AIM:
Reproduce the notation text of every record below character for character, leaving out the pictures.

Items in a dataset:
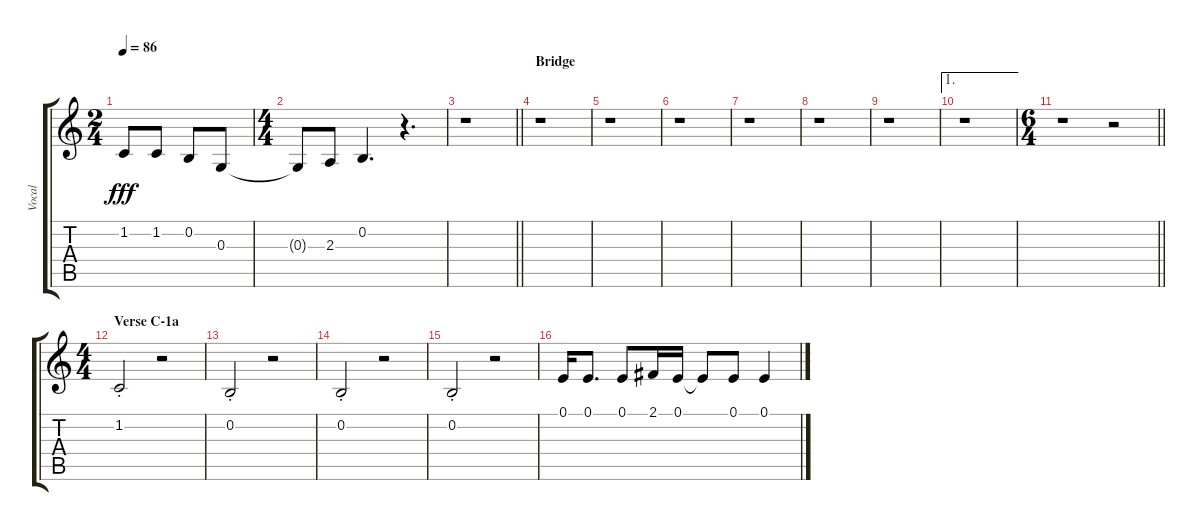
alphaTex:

\track ("Vocal" "Vocal") {instrument lead2sawtooth}
\staff {score tabs}
\tuning (E4 B3 G3 D3 A2 E2) {hide}
\ts (2 4)
\tempo 86
\clef g2
\ks c
1.2.8{dy fff} 1.2.8 0.2.8 0.3.8 |
\ts (4 4)
0.3{t}.8 2.3.8 0.2.4{d} r.4{d} |
\barLineRight lightlight
r.1 |
\section ("" "Bridge")
r.1 |
r.1 |
r.1 |
r.1 |
r.1 |
r.1 |
\ae 1
r.1 |
\ts (6 4)
\barLineRight lightlight
r.1 r.2 |
\ts (4 4)
\section ("" "Verse C-1a")
1.2{st}.2 r.2 |
0.2{st}.2 r.2 |
0.2{st}.2 r.2 |
0.2{st}.2 r.2 |
0.1.16 0.1.8{d} 0.1.8 2.1.16 0.1.16 0.1{t}.8 0.1.8 0.1.4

ANSWER TO THE PROBLEM:
alphaTex:

\track ("Vocal" "Vocal") {instrument lead2sawtooth}
\staff {score tabs}
\tuning (E4 B3 G3 D3 A2 E2) {hide}
\ts (2 4)
\tempo 86
\clef g2
\ks c
1.2.8{dy fff} 1.2.8 0.2.8 0.3.8 |
\ts (4 4)
0.3{t}.8 2.3.8 0.2.4{d} r.4{d} |
\barLineRight lightlight
r.1 |
\section ("" "Bridge")
r.1 |
r.1 |
r.1 |
r.1 |
r.1 |
r.1 |
\ae 1
r.1 |
\ts (6 4)
\barLineRight lightlight
r.1 r.2 |
\ts (4 4)
\section ("" "Verse C-1a")
1.2{st}.2 r.2 |
0.2{st}.2 r.2 |
0.2{st}.2 r.2 |
0.2{st}.2 r.2 |
0.1.16 0.1.8{d} 0.1.8 2.1.16 0.1.16 0.1{t}.8 0.1.8 0.1.4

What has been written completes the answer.